Di sisi lain, lanjutnya, penguatan hulu dan hilir pada proses transisi energi harus berbanding lurus dengan kepastian hukum yang berlaku, yakni Peraturan Presiden (Perpres) Nomor 112/2022 tentang Percepatan Pengembangan Energi Terbarukan.

Dalam Perpres tersebut, disebutkan bahwa penyediaan tenaga listrik adalah salah satu komitmen pemerintah dalam mencipkan kepastiaan hukum pada proses transisi energi. Terkait pengaturan harga untuk tenaga listrik yang bersumber dari EBT serta konversi energi sedang dalam tahap pembahasan oleh pemerintah, dengan bentuk Rancangan Undang-Undang Energi Baru Energi Terbarukan (RUU EBT).

Asal tahu saja, RUU EBT merupakan tindak lanjut dalam kepastian hukum melalui gagasan power wheeling (penggunaan jaringan listrik bersama) dan insentif, yang sekaligus bentuk kehadiran negara dalam pemenuhan energi pada setiap warga negara. “Gagasan power wheeling yang yang terdapat pada RUU EBT adalah bentuk kemajuan peradaban masyarakat dan negara dan menciptakan rasa keadilan sosial kepada setiap warga negara dalam memperoleh energi, dimana negara hadir dalam mewujudkan dan memenuhi kebutuhan energi pada setiap warga negara,” tutur Iwan.

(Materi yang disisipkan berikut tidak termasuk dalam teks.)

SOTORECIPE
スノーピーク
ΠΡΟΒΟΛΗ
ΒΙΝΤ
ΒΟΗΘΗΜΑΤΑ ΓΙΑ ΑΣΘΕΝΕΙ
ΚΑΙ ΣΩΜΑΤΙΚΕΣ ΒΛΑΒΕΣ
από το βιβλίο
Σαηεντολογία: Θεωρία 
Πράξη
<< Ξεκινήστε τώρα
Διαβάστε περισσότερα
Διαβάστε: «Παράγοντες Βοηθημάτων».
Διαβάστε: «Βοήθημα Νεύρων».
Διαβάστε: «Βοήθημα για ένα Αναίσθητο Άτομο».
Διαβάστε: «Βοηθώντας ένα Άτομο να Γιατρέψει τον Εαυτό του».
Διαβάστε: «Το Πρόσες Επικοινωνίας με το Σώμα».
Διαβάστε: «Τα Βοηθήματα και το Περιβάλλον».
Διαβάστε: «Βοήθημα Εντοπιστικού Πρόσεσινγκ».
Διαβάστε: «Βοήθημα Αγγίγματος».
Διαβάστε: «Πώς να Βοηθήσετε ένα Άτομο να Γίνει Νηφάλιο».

Sebelumnya, Menko Perekonomian Airlangga Hartarto menyampaikan upaya transisi energi harus adil dan terjangkau, sehingga dapat diakses oleh semua masyarakat. Dengan itu, sektor industri perlu inovatif dan tepat dalam akuisisi teknologi dan investasi sehingga dapat mengurangi emisi gas rumah kaca, meminimalisir anomali cuaca, mencegah perubahan iklim hingga menghindari kelaparan pada masyarakat.

“Transisi energi harus fokus pada pengurangan intensitas karbon dan memberi manfaat bagi setiap rumah tangga,” kata Menko Airlangga dalam acara Special Event Road to G20 by HIMPUNI, Jakarta, Selasa (25/10/2022).

Untuk mendukung upaya ini, dalam dokumen Nationally Determined Contribution (NDC) terbaru, Indonesia menaikkan target pengurangan emisi dari 29 persen menjadi 31,89 persen pada tahun 2030, dan target sebesar 43,20 persen dengan dukungan internasional. “Indonesia memiliki komitmen untuk mencapai net zero emissions pada tahun 2060 atau lebih cepat dan target tersebut tidak boleh tergelincir,” kata Menko Airlangga.